A administração do presidente Joe Biden manteve em grande parte as tarifas impostas por Trump durante o seu mandato e aumentou as tarifas sobre produtos chineses em setores estrategicamente importantes, como semicondutores, células solares e produtos siderúrgicos.

Sobre os veículos elétricos da China, as tarifas quadruplicaram, para 100%, embora raramente sejam vistas nas estradas dos EUA.

Além disso, como parte dos esforços para dificultar o acesso e a utilização de tecnologias críticas para fins militares pela China, a administração Biden reforçou os controlos comerciais.

As duas distinções nítidas entre as políticas da administração Biden e os planos de Trump são o âmbito destas barreiras comerciais e o grau de expectativas que criam para os aliados da América.

Ao contrário de Trump, Harris sinalizou uma ampla continuação do uso de tarifas “direcionadas” pela administração Biden para combater o que considera práticas comerciais injustas da China, ao mesmo tempo que trabalha com aliados para pressionar o poder asiático e enfrentar desafios mútuos.

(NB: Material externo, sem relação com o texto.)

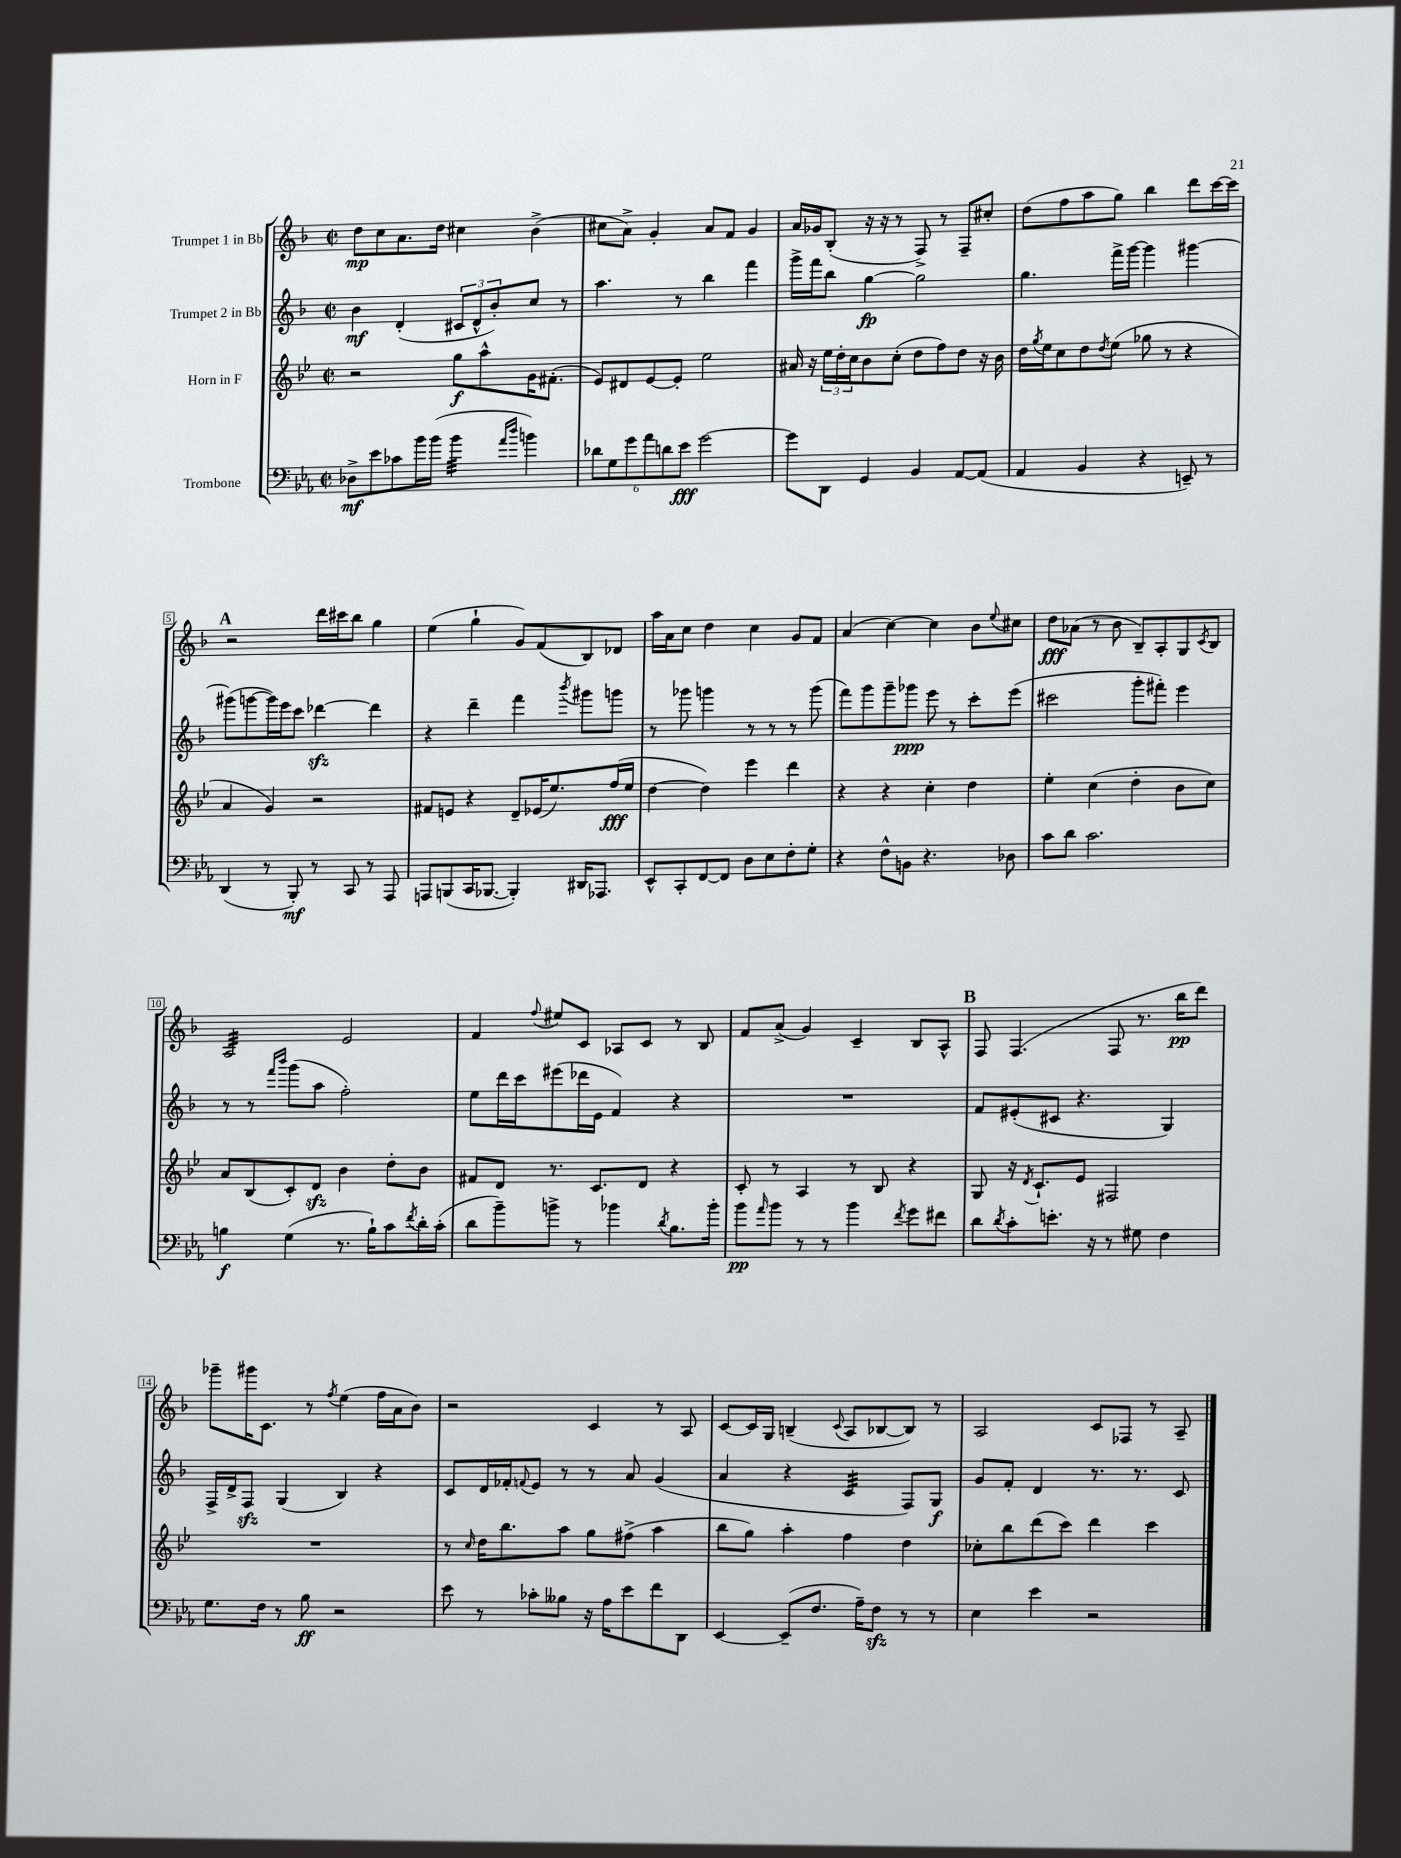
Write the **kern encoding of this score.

**kern	**kern	**kern	**kern
*staff4	*staff3	*staff2	*staff1
*clefF4	*clefG2	*clefG2	*clefG2
*k[b-e-a-]	*k[b-e-]	*k[b-]	*k[b-]
*M2/2	*M2/2	*M2/2	*M2/2
*met(c|)	*met(c|)	*met(c|)	*met(c|)
8D-^	2r	4b-	8dd
8e-	.	.	8cc
8c-	.	(4d'	8.a
16b-	.	.	.
(16b-	.	.	16dd
4b-	8gg	12c#	4cc#
.	.	12d^^	.
.	8aa^^	.	.
.	.	12b-')	.
16qqa-	.	.	.
16qqdd	.	.	.
4b)	16g	8cc	(4b-^
.	(8.f#'	.	.
.	.	8r	.
=	=	=	=
12d-	8e-)	4.aa	8cc#
12G	.	.	.
.	8d#	.	8a^)
12g	.	.	.
12a-	[8e-	.	4g'
12d	.	.	.
.	8e-']	8r	.
12e-	.	.	.
[2g	2ee-	4bb-	8a
.	.	.	8f
.	.	4fff	4g
=	=	=	=
8g]	16a#	16ggg^	16a
.	16r	16fff	16g-
8DD	24ee-	8bb-	(8B-'
.	24dd'	.	.
.	24cc	.	.
4GG	8b-	[4gg	16r
.	.	.	16r
.	(8cc'	.	8r
4BB-	8dd	2gg]	8F^)
.	8ff)	.	8r
[8AA-	8dd	.	8F~
(8AA-]	16r	.	8cc#'
.	16b-	.	.
=	=	=	=
4AA-	16dd	4.gg	(8dd
.	8qgg	.	.
.	16ee-	.	.
.	8cc	.	8ff
4BB-	8dd	.	8aa
.	8qdd	.	.
.	(8ee-	16fff^	8gg)
.	.	[16ggg	.
4r	8gg-	4ggg]	4bb-
.	8r	.	.
8EE~)	4r	[4ggg#	8ddd
8r	.	.	[16ccc
.	.	.	16ccc]
=	=	=	=
(4DD	4a	(8ggg#]	2r
.	.	[8ggg	.
8r	4g)	16ggg])	.
.	.	16eee	.
8BBB-')	.	8ccc	.
8r	2r	[4ddd-	16ddd
.	.	.	16ccc#
8CC	.	.	8bb-
8r	.	4ddd-]	4gg
8AAA-	.	.	.
=	=	=	=
8AAA	8f#	4r	(4ee
(8BBB	8e	.	.
16CC	4r	4ddd~	4gg`
[8.BBB-	.	.	.
4BBB-'])	8d~	4fff	8g)
.	(16e-	.	(8f
.	8.ee-)	.	.
.	.	8qbbb-	.
16DD#	.	8ggg#	8B-)
8.AAA-	.	.	.
.	(16ff	8ggg	8d-
.	16ee-	.	.
=	=	=	=
8EE-^^	[4dd	8r	16aa
.	.	.	16a
8CC'	.	8ggg-	8cc
[8FF	4dd])	4ggg	4dd
8FF]	.	.	.
8D	4eee-	8r	4cc
8E-	.	8r	.
8F'	4ddd	8r	8g
8G'	.	(8ggg	8f
=	=	=	=
4r	4r	8fff)	(4a
.	.	8ggg	.
8F^^	4r	8ggg~	[4cc)
8BB	.	8ggg-	.
4.r	4cc'	8eee	4cc]
.	.	8r	.
.	4dd	8ccc'	8b-
.	.	.	8qqee
8D-	.	(8eee	8cc#
=	=	=	=
8c	4ee-'	2ccc#	8dd
8d	.	.	(8a-
2.c	(4cc	.	8r
.	.	.	8b-
.	4dd'	8ggg'	8B-~)
.	.	8fff#')	8A'
.	8b-	4eee	8G
.	.	.	8qc
.	8cc)	.	8B-
=	=	=	=
4B	8a	8r	2A
.	(8B-	8r	.
.	.	16qqfff	.
.	.	16qqbbb-	.
(4G	8c')	(8ggg	.
.	8d	8aa	.
8.r	4b-	2ff')	2e
16B`)	.	.	.
8c	8dd'	.	.
8qf	.	.	.
16d'	8b-	.	.
(16c'	.	.	.
=	=	=	=
8d	8f#	8ee	4f
8b-~)	8d	16ddd	.
.	.	16ccc	.
.	.	.	8qqff
8b^	8.r	(8eee#	8ee#
8r	.	16ddd-	8c
.	8.c	16e	.
4b-	.	4f)	8A-
.	8d	.	8c
8qd	.	.	.
8.B-	4r	4r	8r
.	.	.	8B-
16b-'	.	.	.
=	=	=	=
8b-	8c'	1r	8f
16qqa-	.	.	.
8b-	8r	.	(8a^
8r	4A	.	4g)
8r	.	.	.
4b-	8r	.	4c~
.	8B-	.	.
8qf	.	.	.
8g	4r	.	8B-
8f#	.	.	8A^^
=	=	=	=
8d	8G	8f	8F
8qd	.	.	.
8c'	16r	(8e#'	(4.F
.	8qd	.	.
.	8.c`	.	.
8.e'	.	8c#	.
.	8e-	4.r	.
16r	.	.	.
8r	2F#	.	8F
8G#	.	.	8.r
4F	.	4G)	.
.	.	.	16bb-
.	.	.	8ddd)
=	=	=	=
8.G	1r	16F^	8ggg-~
.	.	16d^	.
.	.	8F	16ggg#
16F	.	.	8.c
8r	.	(4G	.
8B-	.	.	8r
.	.	.	8qff
2r	.	4B-)	(4ee
.	.	4r	16ff
.	.	.	16a
.	.	.	8b-)
=	=	=	=
8e-	8r	8c	2r
.	16qqcc	.	.
8r	16dd	16d	.
.	8.bb-	16f-'	.
.	.	8qqf	.
8c-'	.	8e	.
8B--	8aa	8r	.
16r	8gg	8r	4c
16A-	.	.	.
8e-	(8ff#^	8a	.
8f	4aa	(4g	8r
8DD	.	.	8A
=	=	=	=
[4EE-	8bb-	4a	[8c
.	8gg)	.	16c]
.	.	.	16G
(8EE-~]	4aa'	4r	(4B~
8.F	.	.	.
.	.	.	8qqc
.	4ff	4c	8A
16A-~)	.	.	.
8F	.	.	[8B-
8r	4dd	8F)	8B-])
8r	.	8G	8r
=	=	=	=
4E-	8cc-'	8g	2A
.	8bb-	8f'	.
4e-	(8ddd	4d	.
.	8ccc)	.	.
2r	4ddd	8.r	8c
.	.	.	8F-
.	.	8.r	.
.	4ccc	.	8r
.	.	8c	8A~
==	==	==	==
*-	*-	*-	*-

Walters, do grupo de reflexão com sede em Washington, cujas áreas de especialização incluem assuntos do Leste Asiático, disse que a dificuldade com uma administração Trump é que "nenhum país está seguro", visto que ele odeia défices comerciais.

O défice comercial dos EUA com o Japão em 2023 foi de 71,2 mil milhões de dólares, o sexto maior depois da China, da União Europeia, do México, do Vietname e da Alemanha, segundo dados oficiais.

No entanto, Walters acrescentou que poderá haver oportunidades para empresas globais, como as do Japão, beneficiarem das novas tarifas dos EUA contra a China, uma vez que os produtores devem encontrar fornecedores fora da maior economia da China, a Ásia.

Embora ninguém ainda saiba se as ameaças tarifárias de Trump se concretizarão plenamente, ele disse: “Pode haver compromissos que prejudiquem e ajudem as empresas japonesas”.

“Ele pode não conseguir resolver todas essas questões dentro de quatro anos, e a ordem em que ele age também é importante, o que aumenta a incerteza”, disse o especialista.